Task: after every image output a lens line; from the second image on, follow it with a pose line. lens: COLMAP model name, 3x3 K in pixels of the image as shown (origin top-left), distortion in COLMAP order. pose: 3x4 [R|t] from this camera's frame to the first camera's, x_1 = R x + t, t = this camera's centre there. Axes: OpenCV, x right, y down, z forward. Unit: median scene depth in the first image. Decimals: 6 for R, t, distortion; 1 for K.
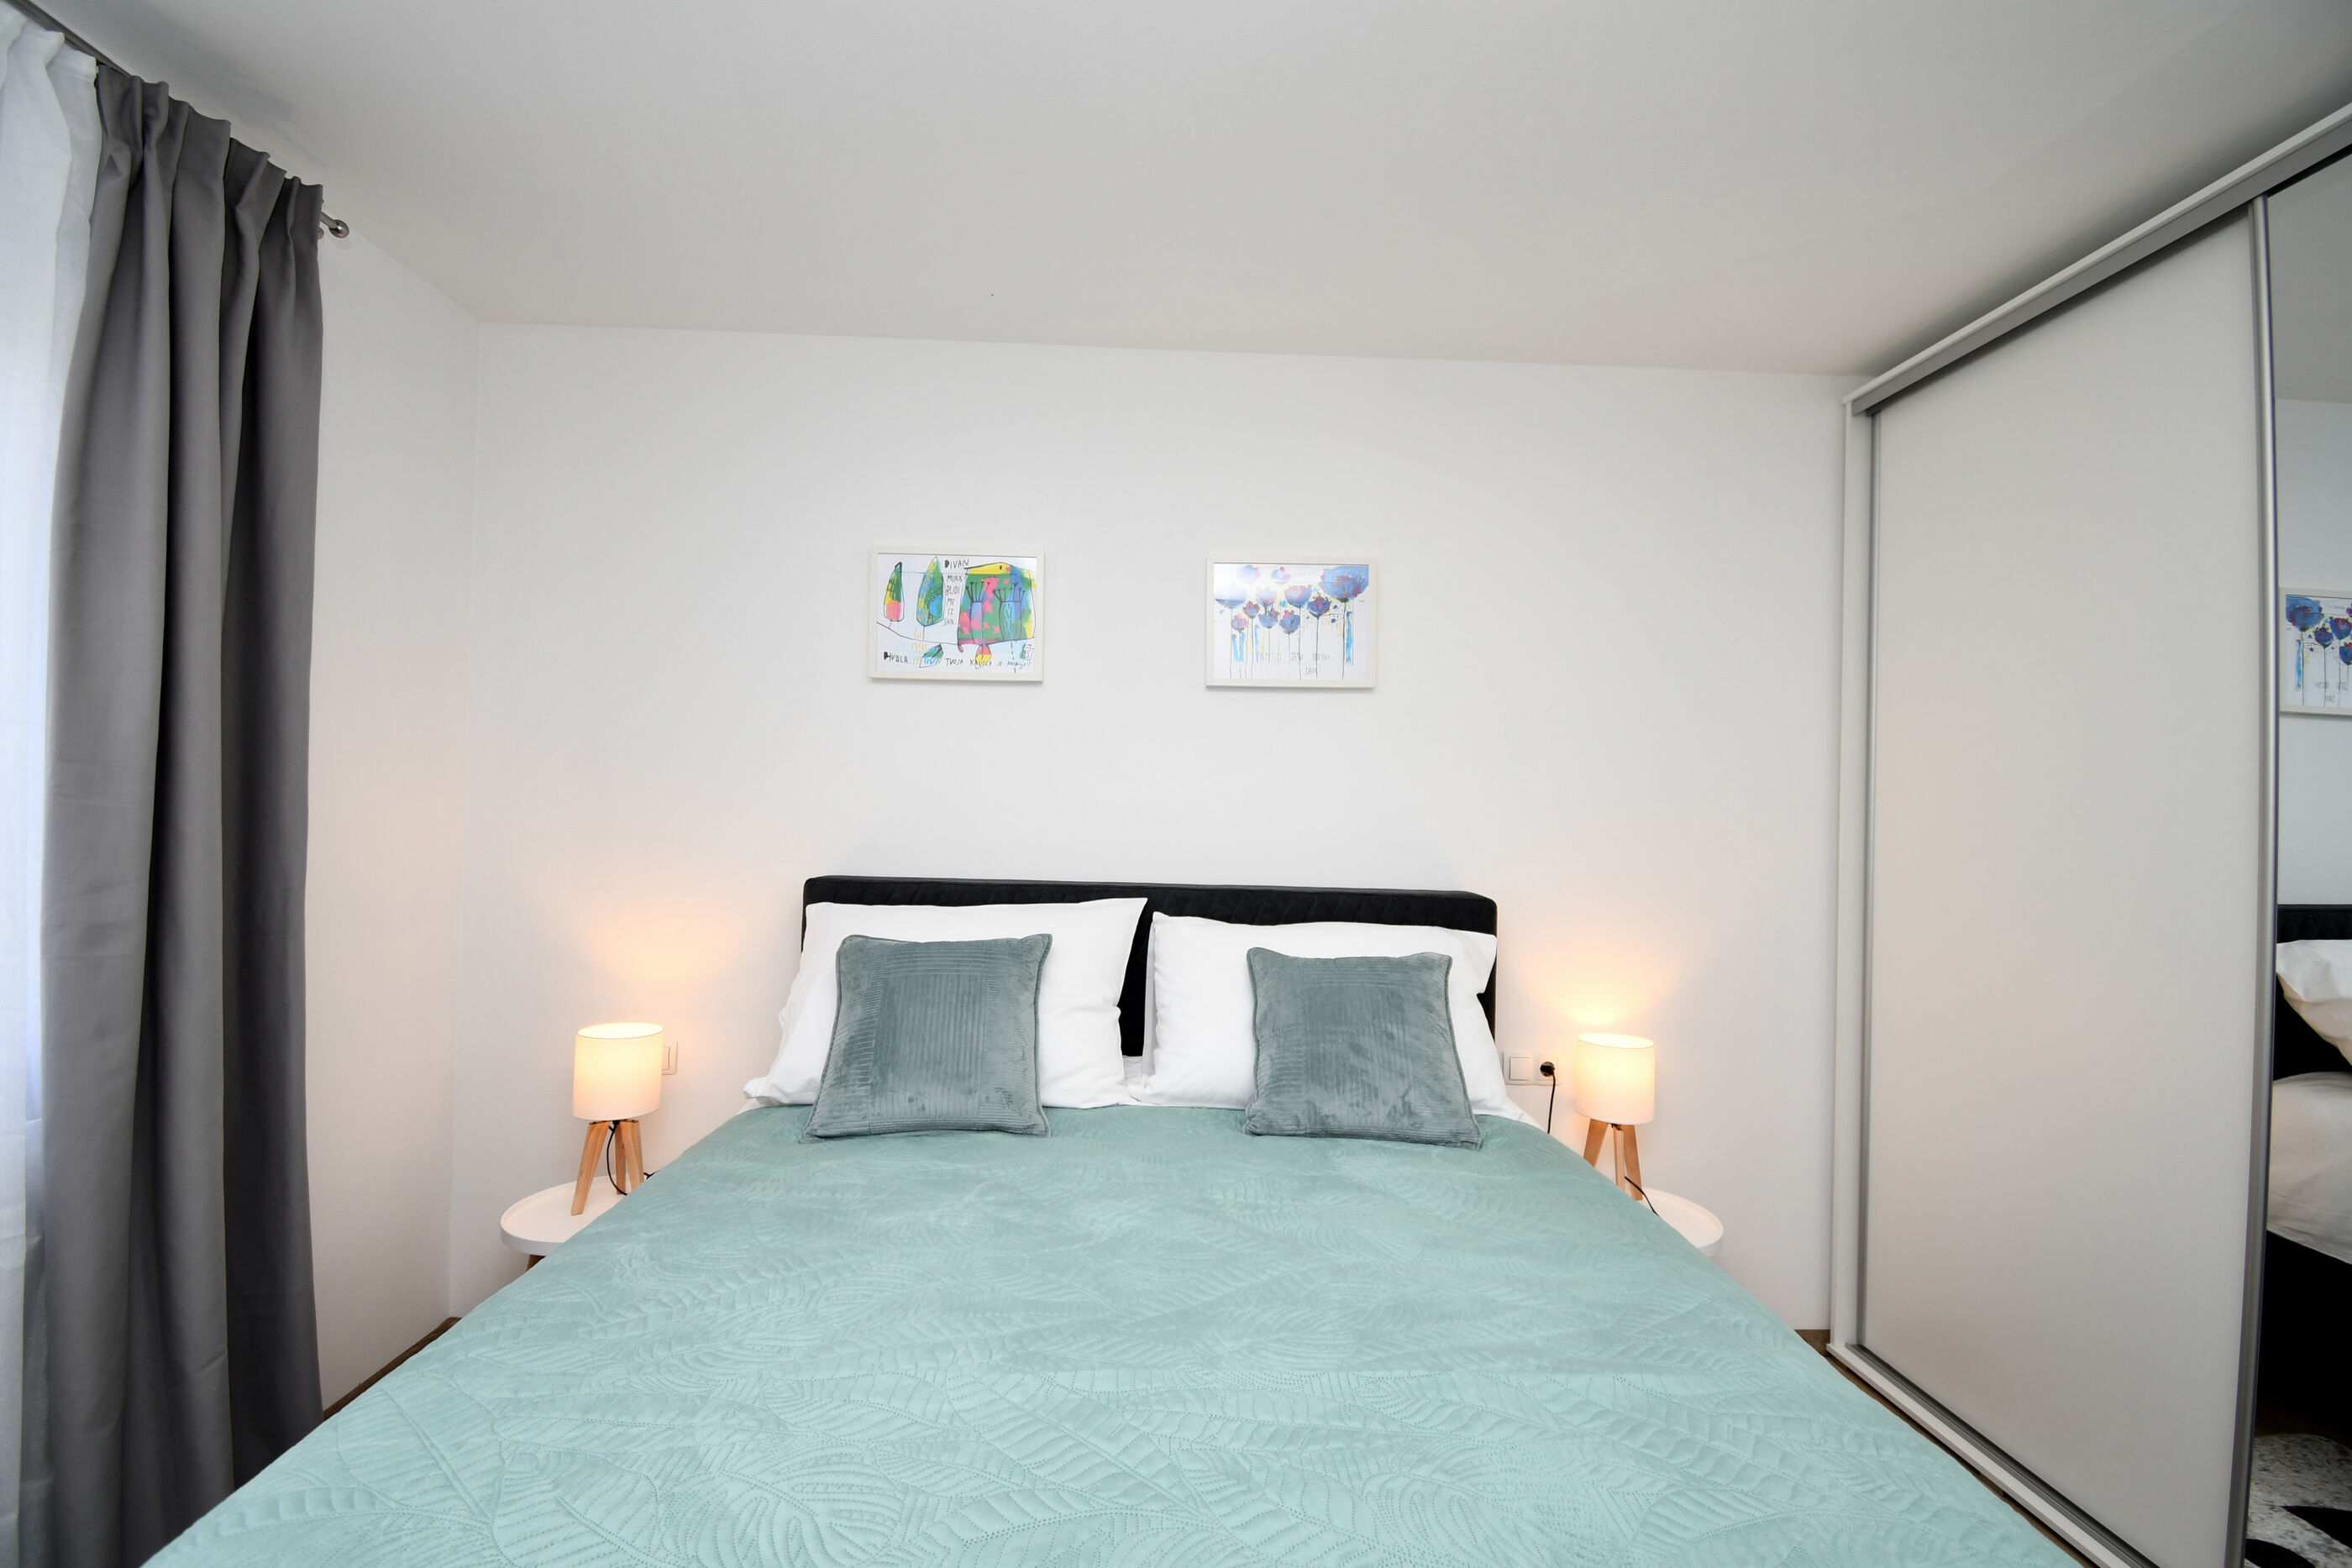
lens RADIAL K [[1028.2, 0, 1183.8], [0, 1028.2, 773.6], [0, 0, 1]] dist [0.001521, -0.009902]
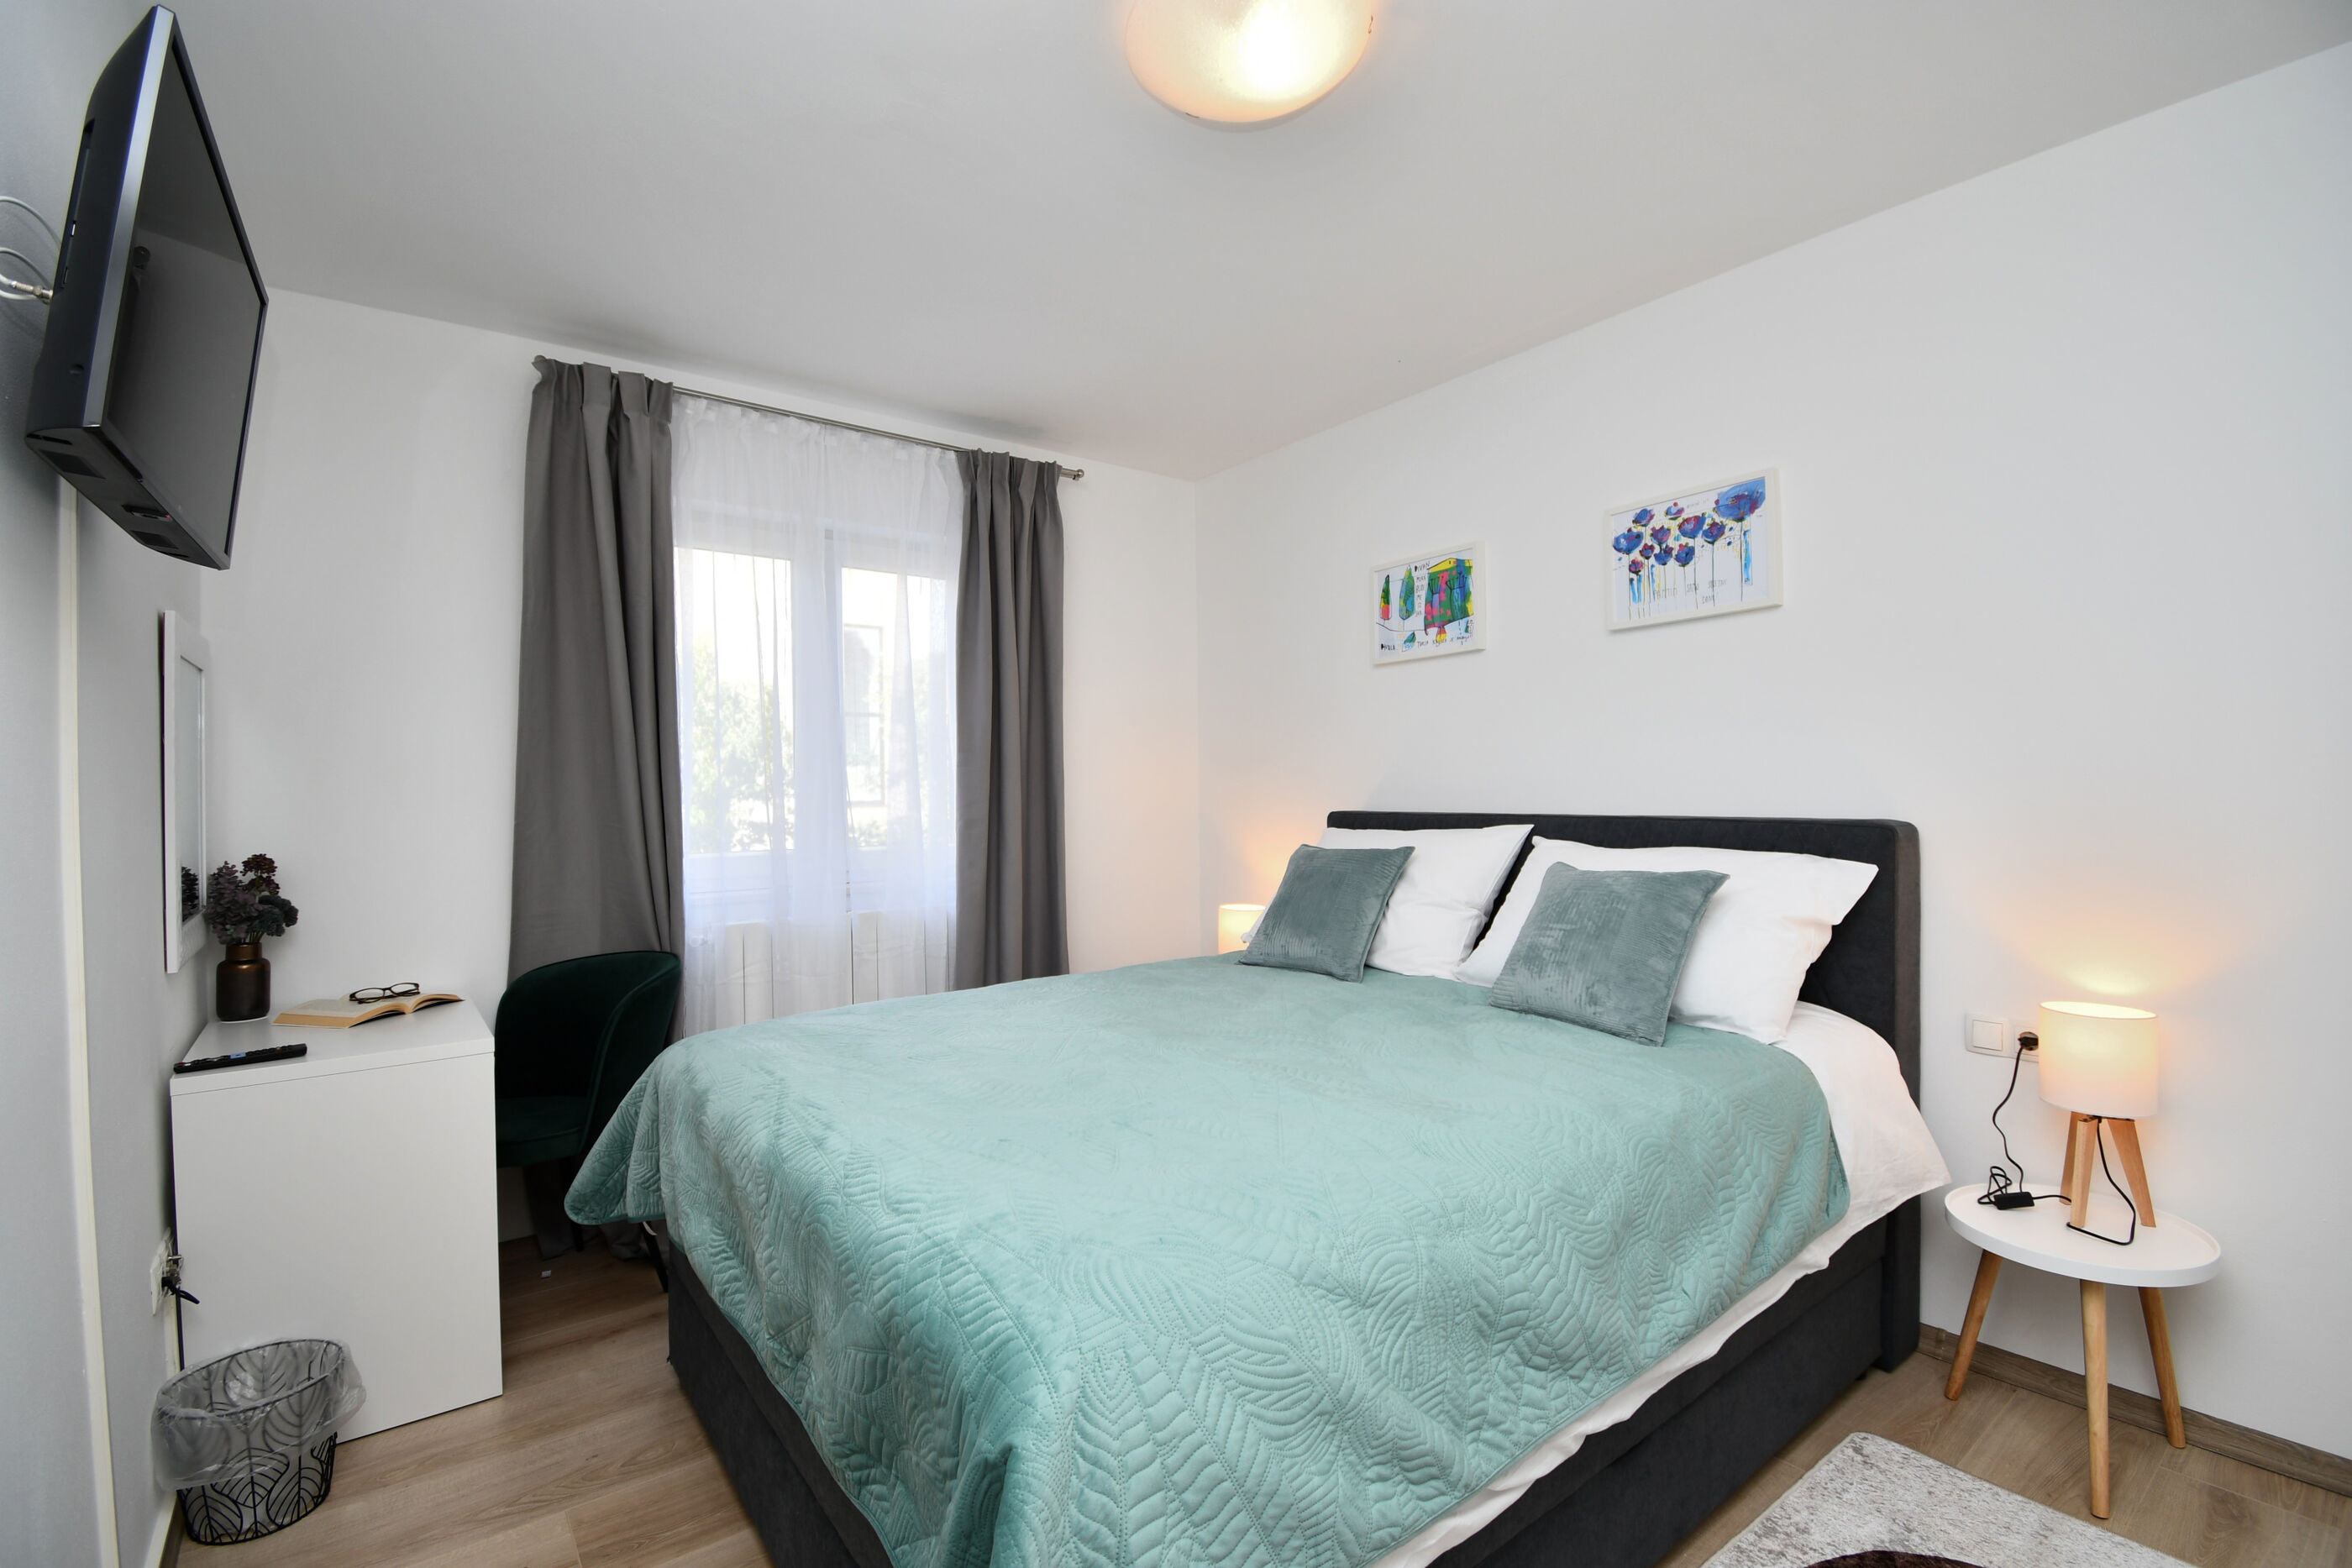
lens RADIAL K [[1028.2, 0, 1199.9], [0, 1028.2, 794.5], [0, 0, 1]] dist [0.001521, -0.009902]
pose [[0.591190, -0.029798, -0.805982, 0.637580], [0.065199, 0.997812, 0.010934, 0.046259], [0.803893, -0.059013, 0.591840, 0.006404]]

---

# [What the task requires]
Reproduce the listing above verbatim, omitting the pictures.

# [Response to the exercise]
Task: after every image output a lens line; from the second image on, follow it with a pose line. lens: COLMAP model name, 3x3 K in pixels of the image as shown (origin top-left), distortion in COLMAP order. pose: 3x4 [R|t] from this camera's frame to the first camera's, x_1 = R x + t, t = this camera's centre there. Axes: OpenCV, x right, y down, z forward. Unit: median scene depth in the first image. Decimals: 6 for R, t, distortion; 1 for K.
lens RADIAL K [[1028.2, 0, 1183.8], [0, 1028.2, 773.6], [0, 0, 1]] dist [0.001521, -0.009902]
lens RADIAL K [[1028.2, 0, 1199.9], [0, 1028.2, 794.5], [0, 0, 1]] dist [0.001521, -0.009902]
pose [[0.591190, -0.029798, -0.805982, 0.637580], [0.065199, 0.997812, 0.010934, 0.046259], [0.803893, -0.059013, 0.591840, 0.006404]]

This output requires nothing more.